If the world is to be re-made, it will have to emerge among real people like ourselves, in a real place and time.
This man who taught us how to split wood, and walk up a steep slope without getting exhausted, had grown up in Wyoming. In this place he enjoyed the most wonderful and complete phase of his past, and one that we could most easily relate to. He grew up in view of the Grand Tetons. He had the run of a big ranch in the valley outside of Jackson Hole. He was not the indoor type, and was better acquainted with horses than people his own age in school. He was used to broad expanses, used to keeping up fences, packing out, trapping, skiing, climbing. For a time he lived in the high meadows in a teepee, alone, communing with the elements, birds, bears and wildflowers. A child of high wild place, our friend developed a standard of health, of economy, of freedom that put him a little beyond the reach of civilization. Fred was more like a native person than a civilized, post-European. He was a natural anarchist, tutored by periods of cold, fatigue and hunger. He scaled the peaks. Through guiding in the bush, Fred learned the value of cooperation in small groups. He knew what the process was all about. It was an ability that served us well as we negotiated our everyday actions.

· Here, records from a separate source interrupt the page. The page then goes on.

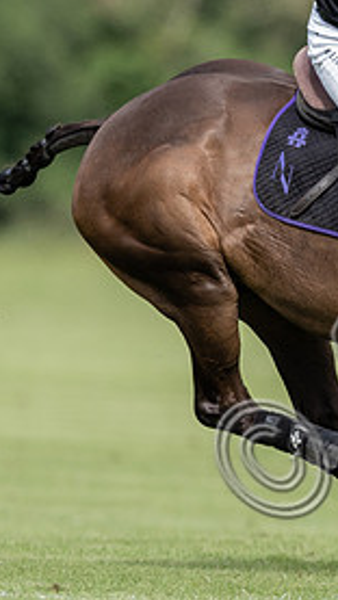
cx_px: 608
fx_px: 22541
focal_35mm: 1416
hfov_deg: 0.9
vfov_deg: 1.5
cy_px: 218
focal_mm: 500
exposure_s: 1/1600
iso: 500
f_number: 4.5
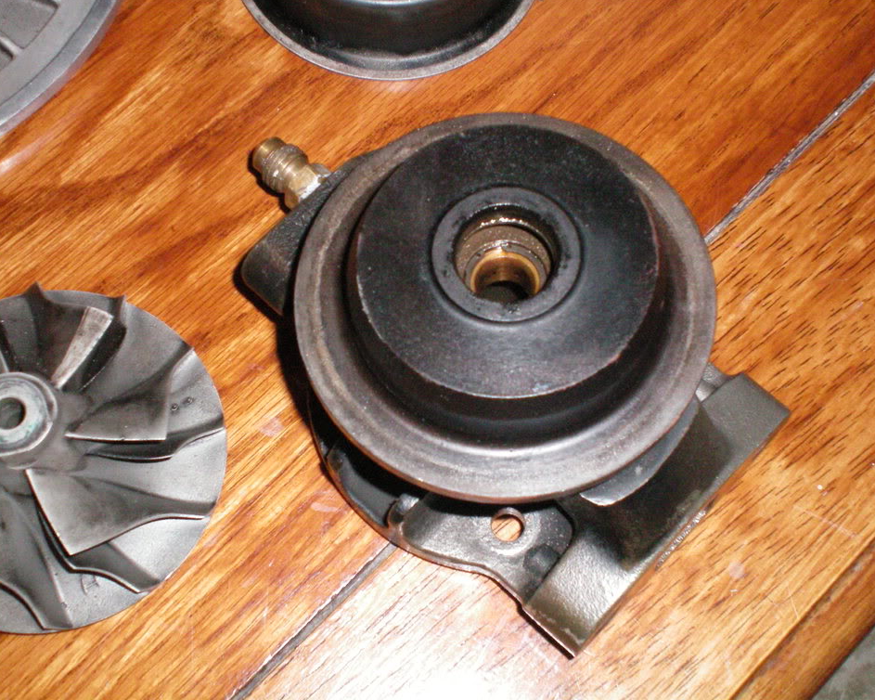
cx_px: 462
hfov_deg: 35.4
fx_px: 1372
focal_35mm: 53
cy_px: 351
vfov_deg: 28.6
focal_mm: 8.4
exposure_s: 1/60
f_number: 5.2
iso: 400
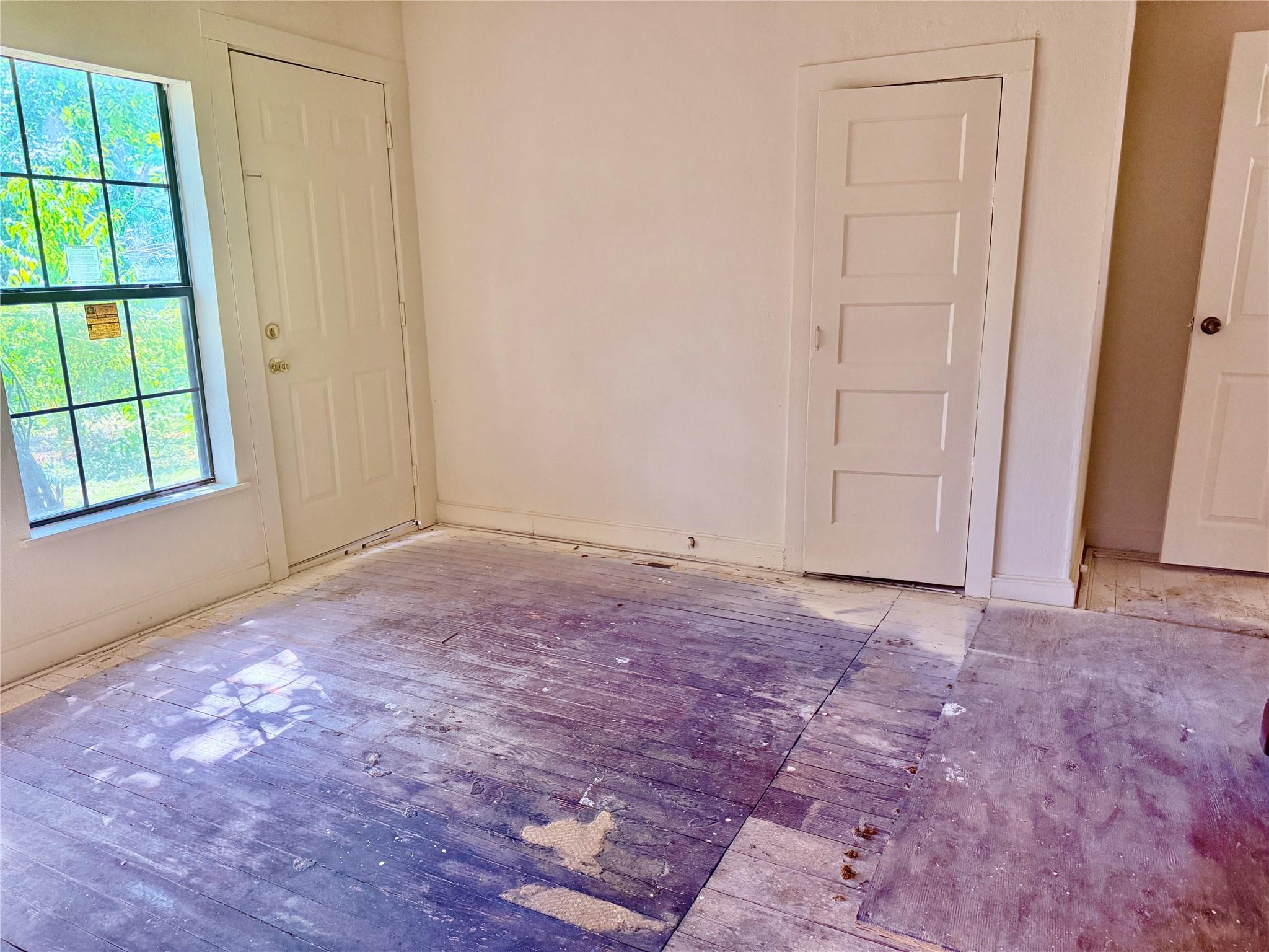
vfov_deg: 56.8
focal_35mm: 24
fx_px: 880
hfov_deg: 71.6
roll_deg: +0.9
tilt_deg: -13.3
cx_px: 634
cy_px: 476
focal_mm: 6.76
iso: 400
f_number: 1.78
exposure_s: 1/120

But in those days of guiding, of loafing in the mountains, you can be sure he was talking plenty philosophy around campfires at night. In his pack he carried a volume of Human Nature and Conduct, along with a sack of Bull Durham and other essentials.

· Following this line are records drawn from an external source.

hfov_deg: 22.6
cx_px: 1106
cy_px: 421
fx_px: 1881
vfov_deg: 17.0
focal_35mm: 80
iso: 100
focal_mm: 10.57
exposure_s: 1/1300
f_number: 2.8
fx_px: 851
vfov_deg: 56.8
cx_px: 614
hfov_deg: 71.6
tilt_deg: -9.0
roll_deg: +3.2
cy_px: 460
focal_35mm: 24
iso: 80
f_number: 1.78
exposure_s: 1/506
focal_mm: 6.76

These memories we passed around in our circle, while flames lit up our faces. After all the words, after everyone had spoken, we stopped talking. We ate more food, we made music, just as Fred would have preferred. (He played the harmonica and accordion.) We danced and made music until we couldn't go on, and then fell into bed.
Next morning, after breakfast, ceremonies continued. We built another fire by the creek, had further memories in a peaceful mood, appreciated each other and what we were doing together. We love our tribal view. We felt well-expressed and united, and soon trekked up to the Philosopher's Grove. There, between the grove and the garden, there waited a bucket containing a young, hardy- looking fir tree, a shovel beside it. When the people had all arrived and the circle was once again complete, a friend turned over the sod. Soon stepping aside, another picked up the shovel. This continued on around the circle. The children came up and dug, too. Then another couple of friends got down and poured the ashes into the hole, a white powder blowing off. For a while there was silence. Then the tree was lifted and planted and packed down with hands. Another friend, Fraser Lang, stepped forward and read us a poem. It had been written five years earlier, commemorating Fred's death. It was called "F.J.B." (for Fred John Brown).

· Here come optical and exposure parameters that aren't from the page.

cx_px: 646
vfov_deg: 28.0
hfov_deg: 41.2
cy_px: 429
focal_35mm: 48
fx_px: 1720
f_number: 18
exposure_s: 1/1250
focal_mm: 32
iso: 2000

The barefoot philosopher winds his way up the slopes of the Grand Teton, mountains in mind. From ridge to ridge, and upward, rocky trails, twists and turns, always towards the vista, always towards the view. Jaw forward, wiry, resolute, hard as New England, soft as summer, spirit indomitable, embracing the mountain. Alpen glow on high snows, mind clear and sharp, climbing the slopes of the Grand Teton, one last time.
All was silent. The sun was out, the wind. The creek sounded from the canyon. So there he was. Our friend was buried under a fir tree in the middle of home. We who remained would keep living out his dream.
When folks had all gone off, someone threw on a handful of moose turds, to nourish the roots.